• [Text section]

Deputy of the Fourth Imperial Duma
- In office 20 November 1912 – 6 October 1917
- Monarch: Nicholas II / monarchy abolished
- Succeeded by: post abolished

Personal details
- Born: Ivan Vasilievich Krivonogov 8 September 1866 Arkhangelsky Uyezd, Arkhangelsk Governorate, Russian Empire
- Died: 1918 RSFSR
- Party: Constitutional Democratic Party; Progressive Party

= Ivan Krivonogov =

Ivan Vasilievich Krivonogov (Ива́н Васи́льевич Кривоно́гов; 8 September 1866, Arkhangelsk Governorate – 1918, RSFSR) was a medical doctor, deputy of the Arkhangelsk City Duma and deputy of the Fourth Imperial Duma from the Arkhangelsk Governorate between 1913 and 1917. After February Revolution of 1917, he became a commissar of the Russian Provisional Government.

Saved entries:
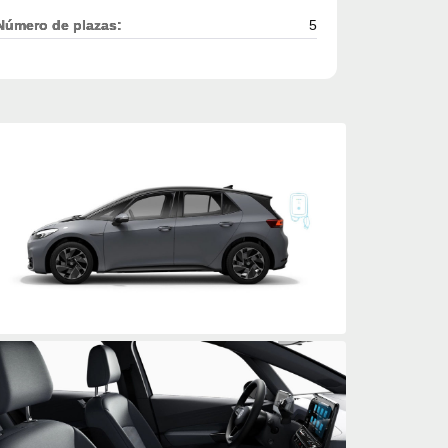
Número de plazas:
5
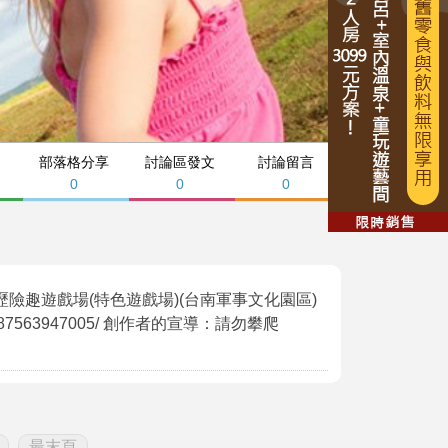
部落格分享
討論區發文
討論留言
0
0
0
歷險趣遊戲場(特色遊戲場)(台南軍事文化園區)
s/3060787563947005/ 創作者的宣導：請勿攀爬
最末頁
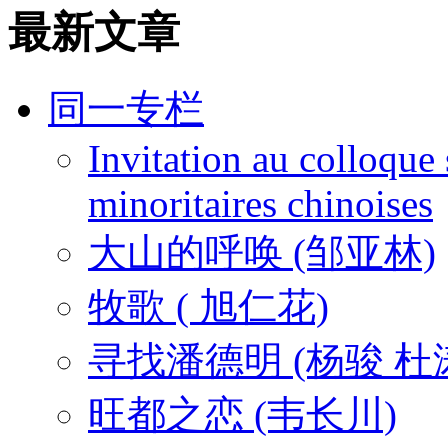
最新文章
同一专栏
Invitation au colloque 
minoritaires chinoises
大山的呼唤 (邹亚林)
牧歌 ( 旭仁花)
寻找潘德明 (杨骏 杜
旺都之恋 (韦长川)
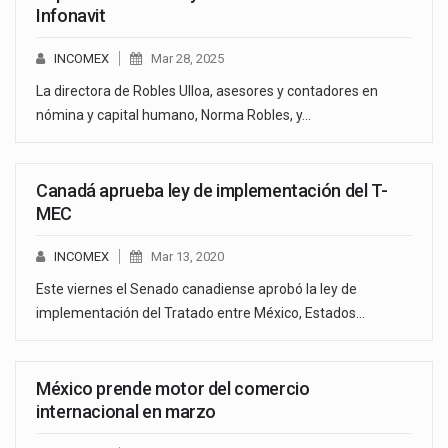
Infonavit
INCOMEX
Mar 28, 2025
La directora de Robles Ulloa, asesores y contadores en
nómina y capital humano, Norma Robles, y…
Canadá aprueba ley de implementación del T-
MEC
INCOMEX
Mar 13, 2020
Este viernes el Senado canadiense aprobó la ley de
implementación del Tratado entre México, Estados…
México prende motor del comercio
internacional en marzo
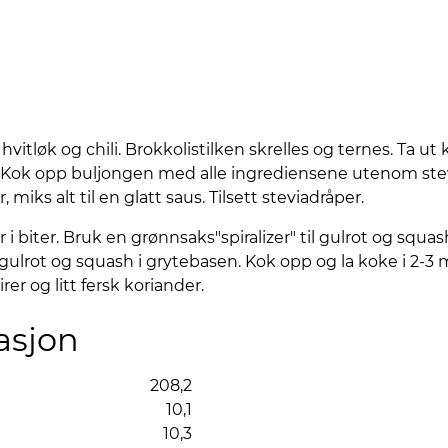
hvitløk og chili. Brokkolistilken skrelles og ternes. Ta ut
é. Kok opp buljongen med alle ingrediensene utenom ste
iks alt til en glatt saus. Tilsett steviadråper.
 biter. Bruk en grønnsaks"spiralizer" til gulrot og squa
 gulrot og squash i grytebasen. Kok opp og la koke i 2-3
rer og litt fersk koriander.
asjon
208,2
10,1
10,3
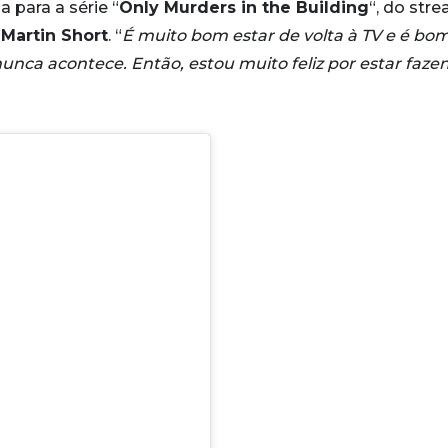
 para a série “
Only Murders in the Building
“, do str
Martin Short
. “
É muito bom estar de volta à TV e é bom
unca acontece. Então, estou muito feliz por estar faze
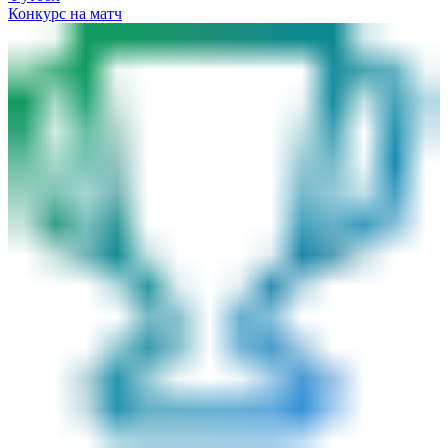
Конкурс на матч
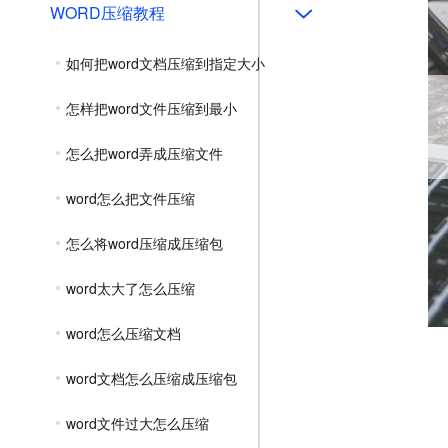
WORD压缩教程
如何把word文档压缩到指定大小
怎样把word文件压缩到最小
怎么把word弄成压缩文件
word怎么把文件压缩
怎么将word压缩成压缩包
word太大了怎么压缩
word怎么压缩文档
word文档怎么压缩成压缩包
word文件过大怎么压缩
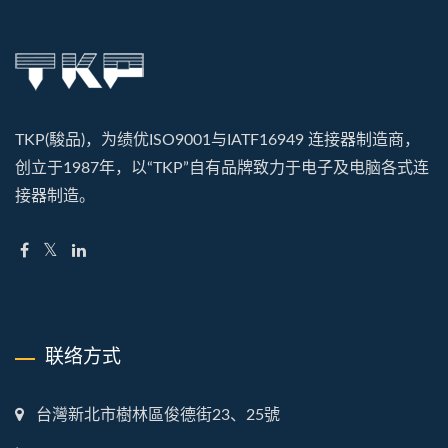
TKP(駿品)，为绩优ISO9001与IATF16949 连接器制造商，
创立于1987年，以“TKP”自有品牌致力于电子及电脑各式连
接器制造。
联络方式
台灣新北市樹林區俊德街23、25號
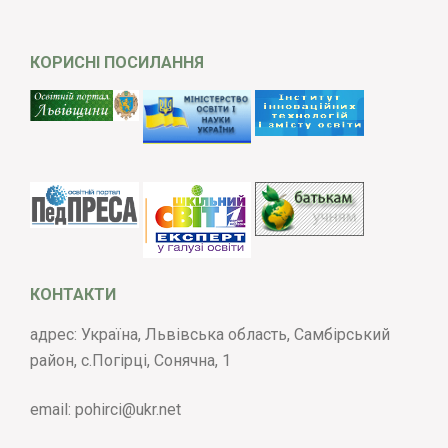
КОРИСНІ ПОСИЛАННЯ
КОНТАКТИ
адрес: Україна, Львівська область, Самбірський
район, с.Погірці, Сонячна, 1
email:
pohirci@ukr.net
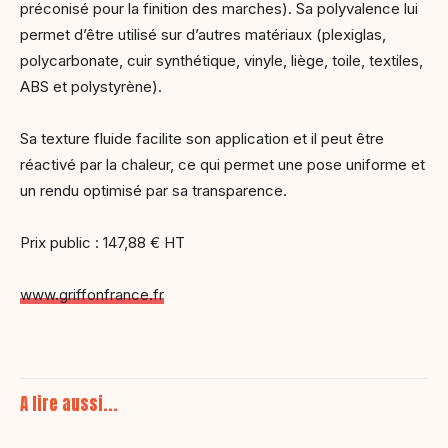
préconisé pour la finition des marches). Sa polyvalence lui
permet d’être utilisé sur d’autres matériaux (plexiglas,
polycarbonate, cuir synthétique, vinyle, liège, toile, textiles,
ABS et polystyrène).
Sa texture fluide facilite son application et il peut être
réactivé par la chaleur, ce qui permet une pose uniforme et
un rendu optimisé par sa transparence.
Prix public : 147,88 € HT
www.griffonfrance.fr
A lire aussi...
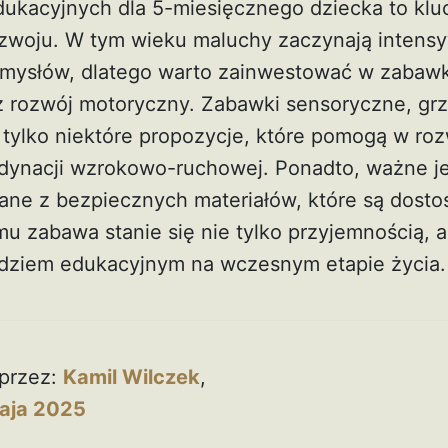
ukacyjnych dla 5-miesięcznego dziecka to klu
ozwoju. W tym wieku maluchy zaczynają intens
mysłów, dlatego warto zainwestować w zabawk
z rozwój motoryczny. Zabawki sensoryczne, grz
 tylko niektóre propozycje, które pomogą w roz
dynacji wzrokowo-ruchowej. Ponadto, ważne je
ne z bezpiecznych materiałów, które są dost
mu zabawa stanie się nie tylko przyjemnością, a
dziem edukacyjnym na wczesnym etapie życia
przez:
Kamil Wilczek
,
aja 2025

...

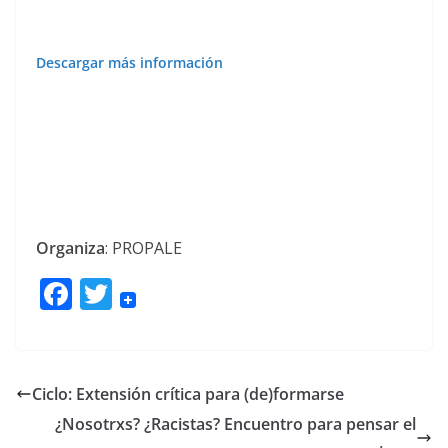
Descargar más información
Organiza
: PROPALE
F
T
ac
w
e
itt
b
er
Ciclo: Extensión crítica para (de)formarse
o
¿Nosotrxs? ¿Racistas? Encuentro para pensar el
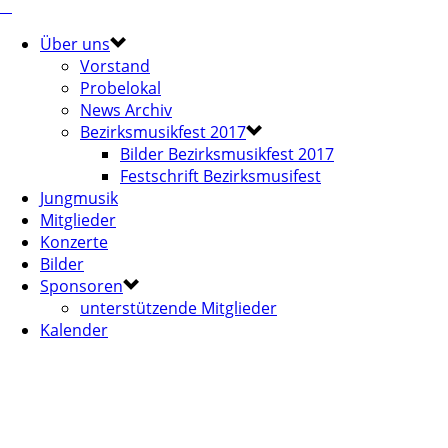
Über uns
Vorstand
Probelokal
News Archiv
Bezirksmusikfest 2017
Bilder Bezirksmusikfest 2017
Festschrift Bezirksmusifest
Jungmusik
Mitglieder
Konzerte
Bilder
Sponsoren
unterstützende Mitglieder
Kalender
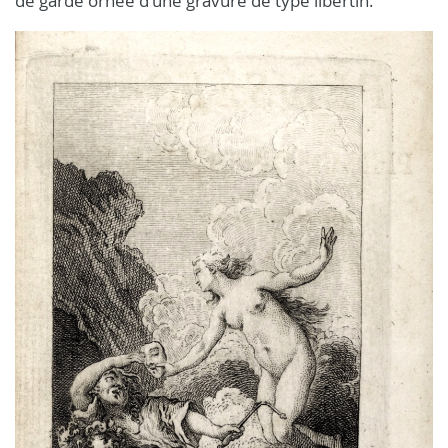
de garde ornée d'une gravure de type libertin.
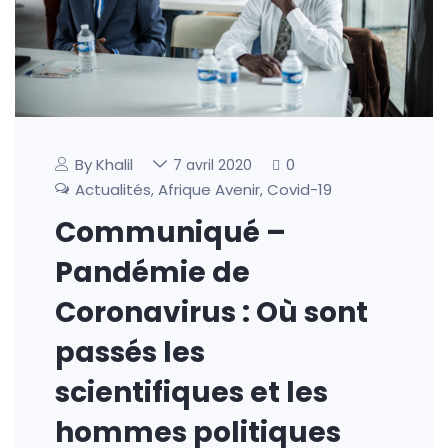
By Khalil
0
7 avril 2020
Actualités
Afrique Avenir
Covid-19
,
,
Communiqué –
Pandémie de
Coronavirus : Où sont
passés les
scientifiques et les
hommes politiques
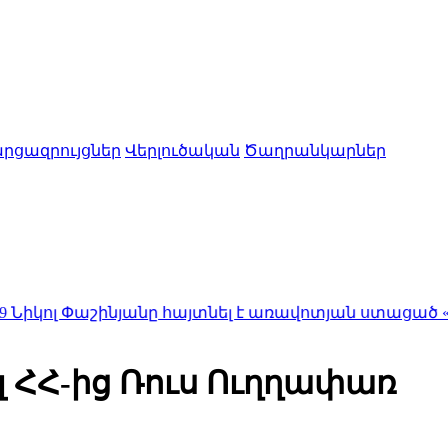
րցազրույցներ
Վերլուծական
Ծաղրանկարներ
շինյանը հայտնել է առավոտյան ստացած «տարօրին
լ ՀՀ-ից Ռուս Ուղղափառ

...

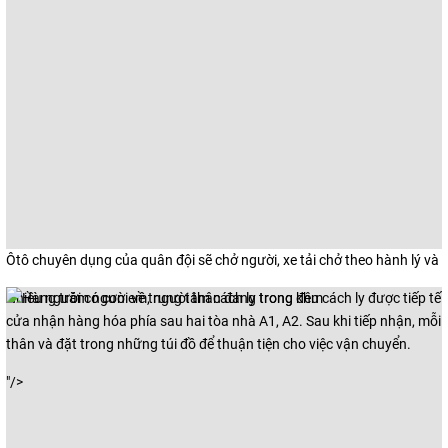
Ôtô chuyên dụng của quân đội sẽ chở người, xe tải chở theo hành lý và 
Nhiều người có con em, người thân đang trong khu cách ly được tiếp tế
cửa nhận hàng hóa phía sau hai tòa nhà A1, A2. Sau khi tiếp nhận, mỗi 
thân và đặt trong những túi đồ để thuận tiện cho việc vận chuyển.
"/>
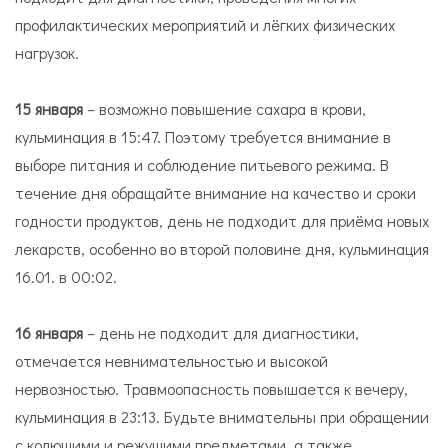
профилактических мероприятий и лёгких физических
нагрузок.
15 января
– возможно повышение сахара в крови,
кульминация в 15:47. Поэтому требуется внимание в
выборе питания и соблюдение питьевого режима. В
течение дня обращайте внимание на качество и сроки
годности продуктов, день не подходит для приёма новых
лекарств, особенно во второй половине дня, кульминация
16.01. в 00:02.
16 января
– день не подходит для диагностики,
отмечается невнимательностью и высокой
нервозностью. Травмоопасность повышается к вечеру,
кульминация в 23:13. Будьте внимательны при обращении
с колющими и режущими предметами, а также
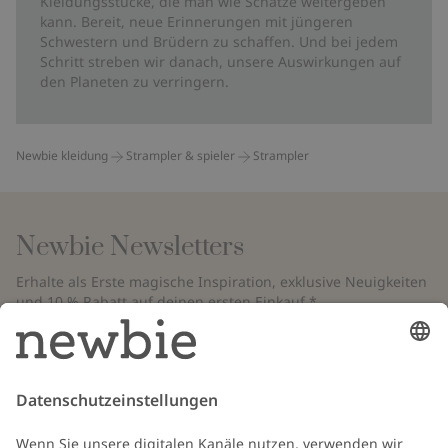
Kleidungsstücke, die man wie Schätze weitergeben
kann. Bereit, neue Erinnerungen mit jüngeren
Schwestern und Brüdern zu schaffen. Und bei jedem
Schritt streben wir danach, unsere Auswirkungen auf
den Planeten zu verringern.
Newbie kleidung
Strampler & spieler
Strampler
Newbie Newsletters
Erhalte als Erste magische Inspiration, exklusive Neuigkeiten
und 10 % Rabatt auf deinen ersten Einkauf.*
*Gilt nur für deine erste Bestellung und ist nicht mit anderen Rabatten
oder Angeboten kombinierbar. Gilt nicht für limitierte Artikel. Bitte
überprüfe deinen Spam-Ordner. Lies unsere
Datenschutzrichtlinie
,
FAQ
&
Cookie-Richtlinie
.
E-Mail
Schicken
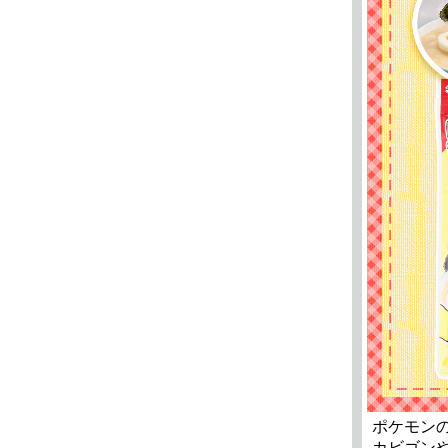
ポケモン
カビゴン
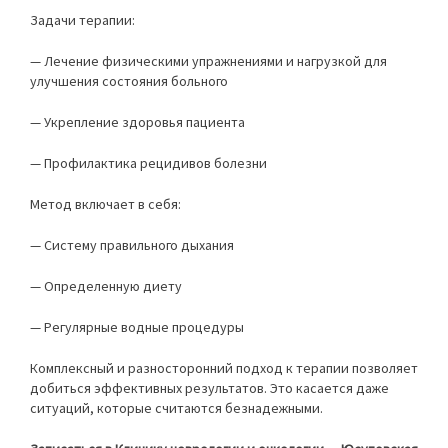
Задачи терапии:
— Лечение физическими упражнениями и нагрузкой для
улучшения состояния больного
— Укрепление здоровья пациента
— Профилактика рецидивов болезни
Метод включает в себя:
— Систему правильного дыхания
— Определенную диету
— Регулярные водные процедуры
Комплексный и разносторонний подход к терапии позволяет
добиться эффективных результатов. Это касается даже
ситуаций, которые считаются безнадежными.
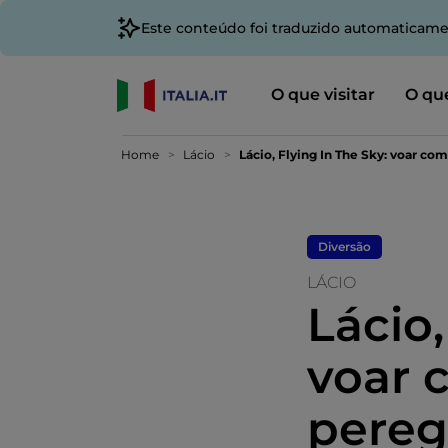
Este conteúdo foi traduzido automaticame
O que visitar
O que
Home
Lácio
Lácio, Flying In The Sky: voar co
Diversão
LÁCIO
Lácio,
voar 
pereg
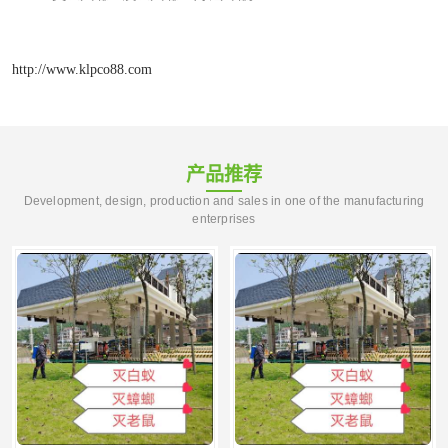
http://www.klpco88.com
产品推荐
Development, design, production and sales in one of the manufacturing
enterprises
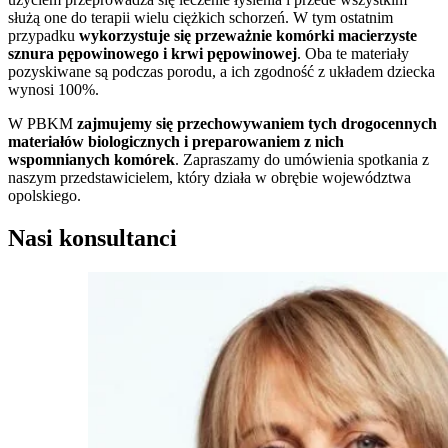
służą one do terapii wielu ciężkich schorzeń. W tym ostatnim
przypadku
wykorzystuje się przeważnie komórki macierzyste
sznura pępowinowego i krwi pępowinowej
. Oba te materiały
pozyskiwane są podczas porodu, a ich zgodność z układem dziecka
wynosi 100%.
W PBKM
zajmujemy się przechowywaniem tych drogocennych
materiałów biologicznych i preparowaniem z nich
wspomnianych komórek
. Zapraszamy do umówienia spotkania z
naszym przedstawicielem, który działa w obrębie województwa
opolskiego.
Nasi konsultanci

• [Exercise] Write the next part of the biography of Ivan Krivonogov, starting after its last sentence.

• [Response area]
== Biography ==
Ivan Krivonogov graduated from the Arkhangelsk gymnasium and then entered the Military Medical Academy in St. Petersburg. After graduation, he joined the Constitutional Democratic Party and got a private medical practice. Before 1913 Krivonogov was elected as a deputy of the Arkhangelsk City Duma; simultaneously, he was a chairperson of the Society of Arkhangelsk doctors.

In 1912, during the main period of elections to the Fourth Imperial Duma Krivonogov was refused by government officials to run for the office. Nevertheless, on 10 December 1913, during additional elections, he was elected to the Duma – to replace N. A. Startsev, who left the parliament "due to personal reasons".

In the IV Duma, Krivonogov adjoined the Progression faction (from the second session) and became a member of a number of parliamentary commissions. With the outbreak of the First World War, he became an assistant to a head of the medical unit of the Red Cross, established on the Northwestern Front.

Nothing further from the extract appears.